Institute for Evolution and Biodiversity, Westfalian Wilhelms University Muenster, Germany.
Sorbonne Université, CNRS, IBPS, Laboratoire de Biologie Computationnelle et Quantitative (LCQB), Paris, France.
FEBS J. 2018 Jul;285(14):2605-2625. doi: 10.1111/febs.14504. Epub 2018 Jun 29.
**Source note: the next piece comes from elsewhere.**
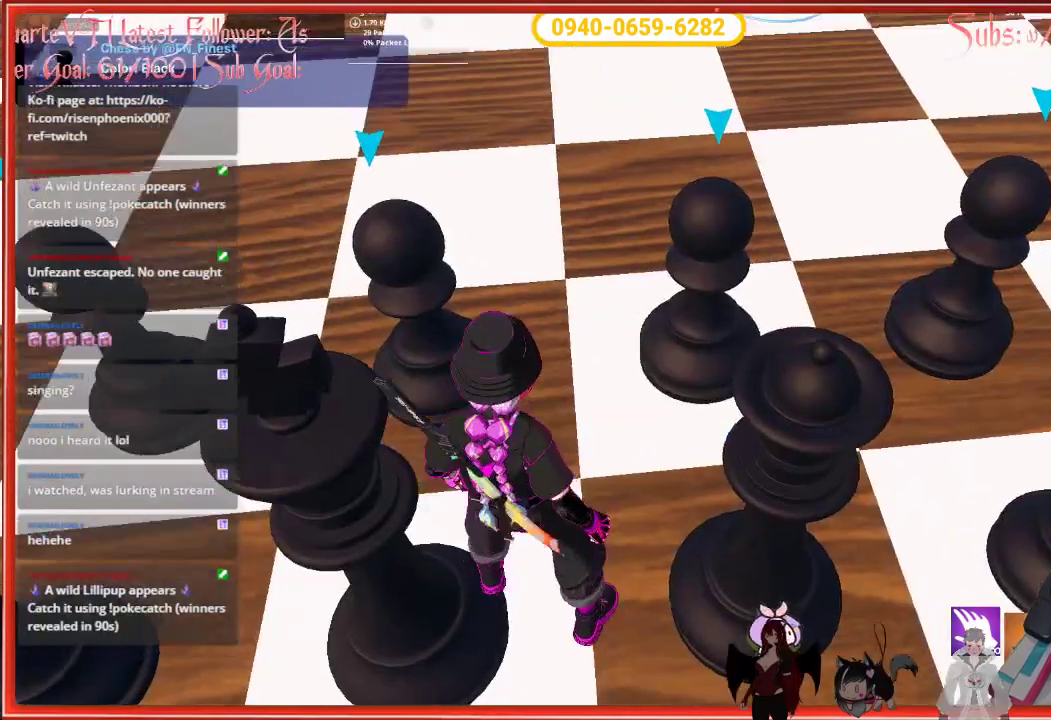
{"buttons": [], "left_stick": "up", "right_stick": "center", "events": [[117, "left_stick", "down-right"], [183, "right_stick", "up"], [333, "left_stick", "up"], [467, "right_stick", "center"]]}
Over long time scales, protein evolution is characterized by modular rearrangements of protein domains. Such rearrangements are mainly caused by gene duplication, fusion and terminal losses. To better understand domain emergence mechanisms we investigated 32 insect genomes covering a speciation gradient ranging from ~ 2 to ~ 390 mya. We use established domain models and foldable domains delineated by hydrophobic cluster analysis (HCA), which does not require homologous sequences, to also identify domains which have likely arisen de novo, that is, from previously noncoding DNA. Our results indicate that most novel domains emerge terminally as they originate from ORF extensions while fewer arise in middle arrangements, resulting from exonization of intronic or intergenic regions. Many novel domains rapidly migrate between terminal or middle positions and single- and multidomain arrangements. Young domains, such as most HCA-defined domains, are under strong selection pressure as they show signals of purifying selection. De novo domains, linked to ancient domains or defined by HCA, have higher degrees of intrinsic disorder and disorder-to-order transition upon binding than ancient domains. However, the corresponding DNA sequences of the novel domains of de novo origins could only rarely be found in sister genomes. We conclude that novel domains are often recruited by other proteins and undergo important structural modifications shortly after their emergence, but evolve too fast to be characterized by cross-species comparisons alone.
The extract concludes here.